(Items from a data source)
+--

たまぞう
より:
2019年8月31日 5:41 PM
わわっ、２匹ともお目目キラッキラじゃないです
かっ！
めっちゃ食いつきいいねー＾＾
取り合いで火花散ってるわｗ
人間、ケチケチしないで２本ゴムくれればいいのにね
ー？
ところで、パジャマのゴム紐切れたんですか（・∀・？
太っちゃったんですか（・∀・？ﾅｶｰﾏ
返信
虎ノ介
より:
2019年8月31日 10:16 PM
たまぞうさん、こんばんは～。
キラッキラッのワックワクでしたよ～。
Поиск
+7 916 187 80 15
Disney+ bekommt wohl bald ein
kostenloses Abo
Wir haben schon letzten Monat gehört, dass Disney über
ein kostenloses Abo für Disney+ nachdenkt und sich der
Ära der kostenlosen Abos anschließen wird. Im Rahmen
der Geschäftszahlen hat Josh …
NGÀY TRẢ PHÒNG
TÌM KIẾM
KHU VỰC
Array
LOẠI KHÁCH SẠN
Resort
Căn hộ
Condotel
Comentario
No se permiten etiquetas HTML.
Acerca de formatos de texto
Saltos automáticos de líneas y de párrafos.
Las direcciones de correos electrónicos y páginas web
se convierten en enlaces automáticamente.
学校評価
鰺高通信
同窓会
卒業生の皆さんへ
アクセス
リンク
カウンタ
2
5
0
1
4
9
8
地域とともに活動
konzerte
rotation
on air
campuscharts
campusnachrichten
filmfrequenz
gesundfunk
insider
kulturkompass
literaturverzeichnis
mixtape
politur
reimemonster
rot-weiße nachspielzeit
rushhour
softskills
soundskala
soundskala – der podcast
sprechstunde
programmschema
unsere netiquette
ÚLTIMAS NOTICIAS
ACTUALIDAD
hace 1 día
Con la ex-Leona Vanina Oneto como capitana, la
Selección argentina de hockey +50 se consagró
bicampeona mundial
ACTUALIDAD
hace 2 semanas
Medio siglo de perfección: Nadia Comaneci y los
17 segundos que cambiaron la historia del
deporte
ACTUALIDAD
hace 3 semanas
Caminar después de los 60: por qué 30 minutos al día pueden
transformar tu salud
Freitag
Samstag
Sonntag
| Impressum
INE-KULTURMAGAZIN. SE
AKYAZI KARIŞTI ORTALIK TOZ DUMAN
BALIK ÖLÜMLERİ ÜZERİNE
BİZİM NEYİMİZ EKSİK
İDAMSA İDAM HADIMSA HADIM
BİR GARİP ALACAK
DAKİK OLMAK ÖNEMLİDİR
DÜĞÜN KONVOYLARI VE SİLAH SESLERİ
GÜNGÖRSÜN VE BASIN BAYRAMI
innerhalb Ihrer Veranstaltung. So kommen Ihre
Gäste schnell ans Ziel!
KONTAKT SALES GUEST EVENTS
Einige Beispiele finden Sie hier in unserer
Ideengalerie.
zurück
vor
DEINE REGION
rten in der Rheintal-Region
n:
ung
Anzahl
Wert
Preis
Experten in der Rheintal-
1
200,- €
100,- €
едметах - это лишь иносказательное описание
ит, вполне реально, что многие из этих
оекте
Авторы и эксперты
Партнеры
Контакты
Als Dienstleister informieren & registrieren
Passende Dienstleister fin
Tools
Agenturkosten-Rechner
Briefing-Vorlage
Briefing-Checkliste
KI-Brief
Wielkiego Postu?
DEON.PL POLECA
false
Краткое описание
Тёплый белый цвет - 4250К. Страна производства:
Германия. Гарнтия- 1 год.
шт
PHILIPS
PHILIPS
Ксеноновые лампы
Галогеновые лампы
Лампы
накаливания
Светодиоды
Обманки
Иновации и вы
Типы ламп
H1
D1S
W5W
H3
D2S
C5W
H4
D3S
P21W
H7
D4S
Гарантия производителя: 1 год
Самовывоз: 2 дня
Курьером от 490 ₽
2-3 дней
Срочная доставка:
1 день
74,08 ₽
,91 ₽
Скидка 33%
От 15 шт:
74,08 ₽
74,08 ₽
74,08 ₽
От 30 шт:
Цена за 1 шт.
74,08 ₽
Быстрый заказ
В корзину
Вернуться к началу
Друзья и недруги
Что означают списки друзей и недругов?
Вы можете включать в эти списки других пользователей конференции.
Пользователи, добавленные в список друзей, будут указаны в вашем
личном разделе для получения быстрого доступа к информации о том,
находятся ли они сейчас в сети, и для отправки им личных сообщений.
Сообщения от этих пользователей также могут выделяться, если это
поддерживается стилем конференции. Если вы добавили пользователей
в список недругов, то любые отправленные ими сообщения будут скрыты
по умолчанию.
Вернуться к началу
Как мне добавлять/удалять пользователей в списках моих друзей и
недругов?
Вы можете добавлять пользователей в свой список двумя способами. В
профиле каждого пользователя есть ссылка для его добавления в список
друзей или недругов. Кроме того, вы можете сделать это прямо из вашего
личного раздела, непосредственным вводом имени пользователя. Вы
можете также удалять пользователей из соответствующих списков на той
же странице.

+--

**Directions for this task:** Which lines above contain the string "hace", matching case exactly? Select each of those lines and copy it in full.

**Finished task:**
hace 1 día
hace 2 semanas
hace 3 semanas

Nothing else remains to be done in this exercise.